- Occupation: Businessmen

= Shashi and Ravi Ruia =

Indian businessmen

Shashi Ruia (23 December 1943 – 25 November 2024) and his younger brother Ravi Ruia (born April 1949), known together as the Ruia brothers, are Indian billionaires, and were the owners of Essar Group, founded in 1969.

In 2012, Forbes named the Ruia brothers as the world's richest Indians with a net worth of US$7 billion.

Shashi Ruia died on 25 November 2024 at the age of 80.

==Ravi Ruia==
Ravi Ruia was born in April 1949. He is a mechanical engineer by profession, with a degree from the College of Engineering, Guindy, Chennai.

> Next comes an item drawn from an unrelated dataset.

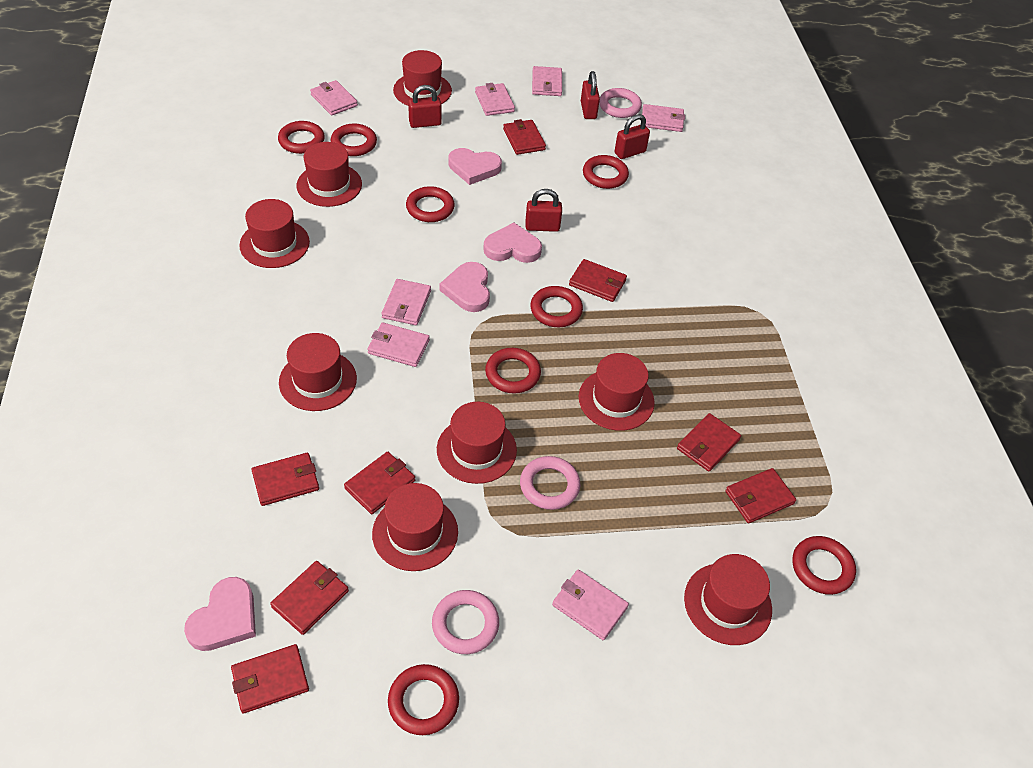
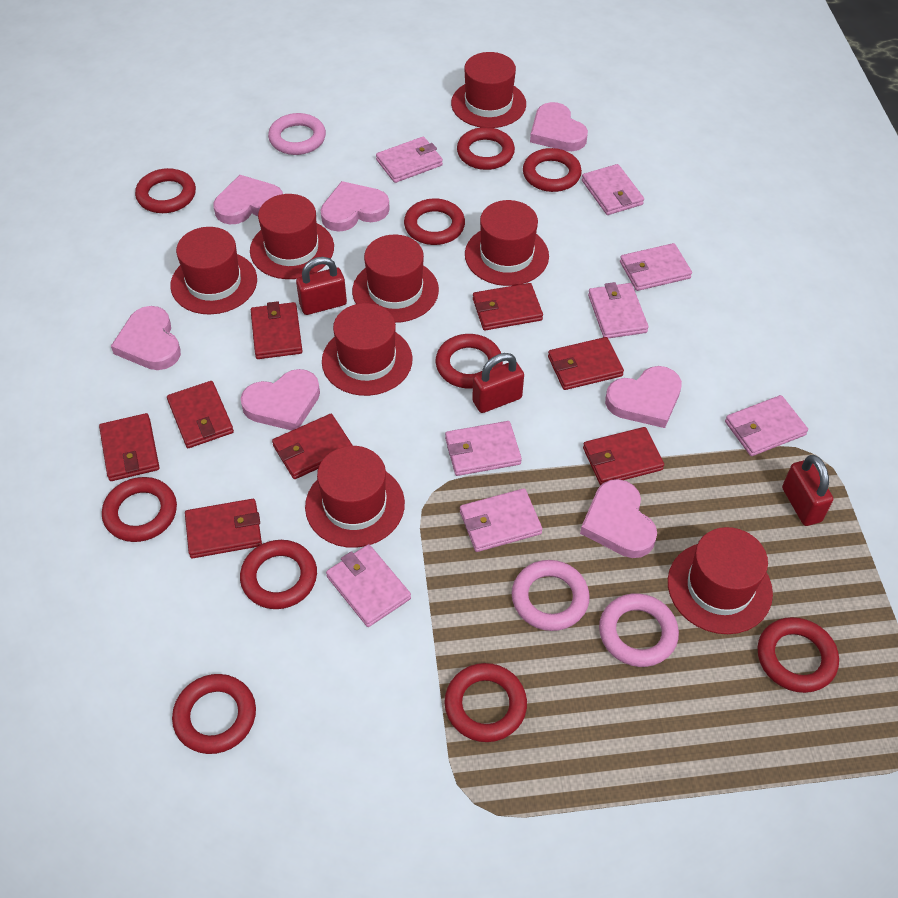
pink heart: [184,577,256,651] [439,262,490,312] [448,148,502,185] [483,222,542,263] = 4 -> [111,306,181,370] [214,175,283,224] [240,369,320,431] [321,181,390,232] [530,102,588,151] [580,479,657,558] [605,366,682,428] = 7
pink wallet: [310,80,358,116] [367,322,430,367] [381,279,431,325] [475,83,515,116] [532,66,562,96] [552,569,629,640] [642,104,685,132] = 7 -> [326,544,411,627] [376,137,443,183] [445,421,522,476] [460,488,543,552] [582,164,644,215] [588,282,649,339] [620,243,692,291] [725,395,808,456] = 8
red padlock: [408,85,442,128] [525,189,562,232] [581,71,600,119] [615,114,650,159] = 4 -> [296,257,347,315] [472,353,524,413] [782,455,833,526] = 3
red ring: [278,121,325,154] [330,123,377,156] [388,664,459,735] [406,186,455,222] [485,348,541,394] [531,286,583,327] [583,155,629,189] [792,536,856,595] = 8 -> [102,477,177,542] [135,168,196,213] [172,674,256,754] [240,540,317,609] [404,198,465,245] [436,334,503,389] [444,663,527,742] [457,127,515,170] [523,148,582,192] [758,617,839,693] = 10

He is married to Madhu, they have two children, and live in Mumbai, India.

===Career===
Ruia started his career at his family business and worked with Shashi Ruia, his elder brother. Essar Group is a multinational conglomerate and is active in the steel, oil and gas, power, communications, shipping, ports and logistics, projects and minerals industries. With operations in more than 20 countries across five continents, the group employs 75,000 people, with revenues of US$17 billion.

Having acquired the Stanlow refinery from Shell in 2011, the Essar Group continued a strategy of international diversification. In April 2013 Ravi Ruia was awarded the Outstanding Contribution to Sustainability award at The Asian Awards in London.

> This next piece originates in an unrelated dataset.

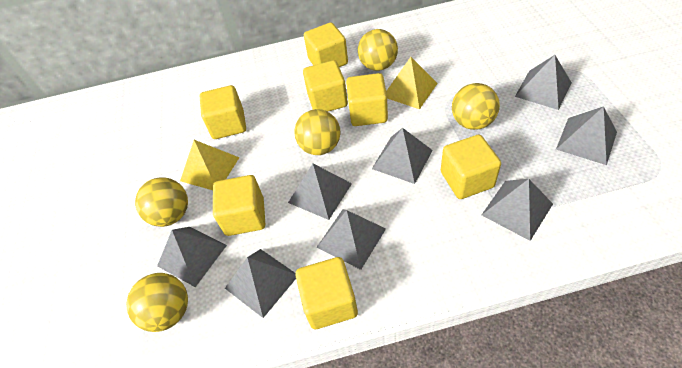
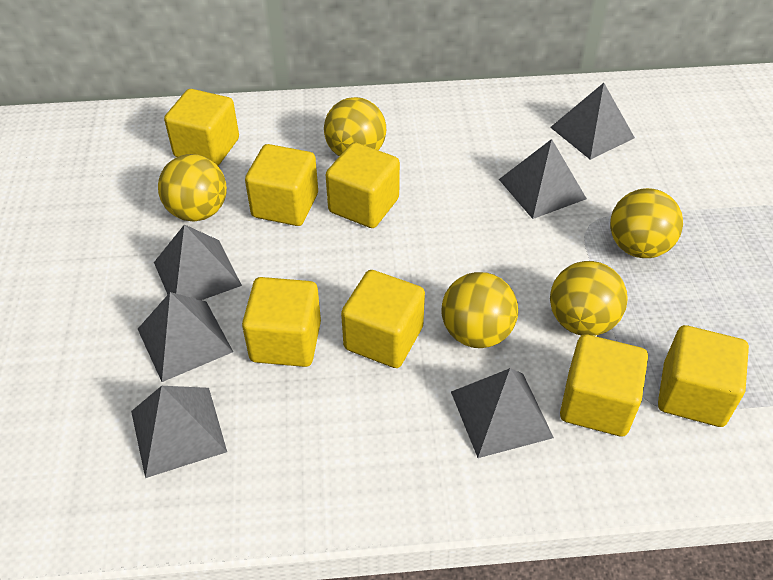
grey pyramid: [157,227,227,287] [225,249,296,318] [288,164,352,220] [316,209,386,270] [372,128,433,184] [482,179,553,241] [515,55,572,110] [556,106,617,165] = 8 -> [131,386,227,478] [138,292,233,382] [154,224,242,300] [451,368,554,458] [499,139,587,219] [550,83,635,160] = 6
yellow pyramid: [180,140,240,190] [386,57,438,110] = 2 -> none = 0

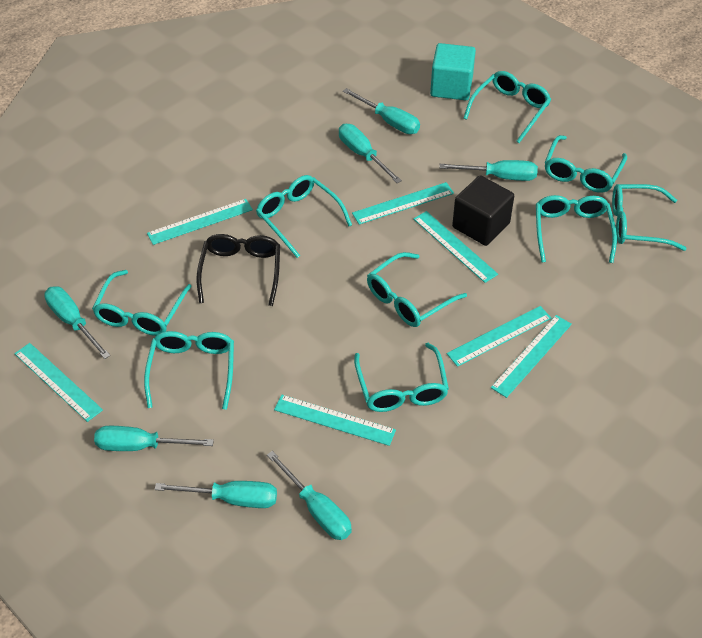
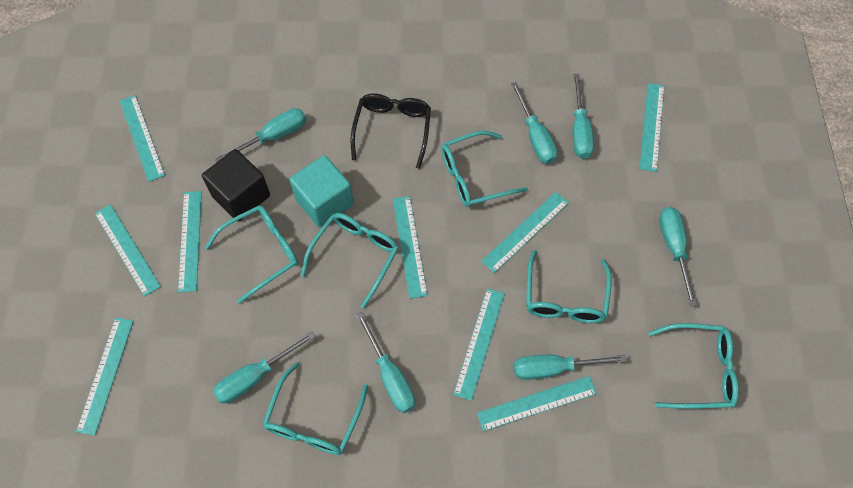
turquoise glasses: [92,270,192,336] [144,331,234,410] [256,175,352,258] [354,343,449,412] [367,252,467,327] [463,71,551,143] [536,195,617,263] [545,135,627,193] [612,184,687,251] = 9 -> [205,206,299,304] [263,362,368,455] [301,213,399,308] [441,131,528,207] [526,250,612,323] [649,323,739,409] = 6
turquoise ruler: [14,343,103,422] [147,199,253,245] [274,395,396,446] [352,182,454,225] [413,211,498,283] [447,306,551,367] [491,315,572,398] = 7 -> [76,318,134,435] [95,204,161,297] [120,95,165,182] [178,191,202,292] [393,196,428,299] [453,288,505,401] [477,376,597,431] [481,192,569,273] [639,83,664,172] = 9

Essar Energy completed the transaction for the sale of Essar Oil to Rosneft and a consortium led by Trafigura & UCP at an enterprise valuation of US$12.9 billion. This transaction represents Russia's largest ever foreign investment, as well as India's largest Foreign Direct Investment. He was the 12th richest person living in the UK, as in the Sunday Times Rich List 2011. Ruia managed Essar's globalization plans, including new ventures in South East Asia, Africa, and the Middle East. He has received Business India Businessman of the Year Award 2010.

In December 2011, India's Central Bureau of Investigation commenced an investigation concerning Ruia for the sale of India's 2G spectrum, which was denied by the Essar Group. After a lengthy legal process, in December 2017, the Indian Courts acquitted Ruia of any impropriety in the case, holding that the prosecution had "miserably failed to prove any charge against any of the accused".

In the summer of 2023, Ravi Ruia purchased the London mansion Hanover Lodge from Russian businessman Andrey Goncharenko for £113 million.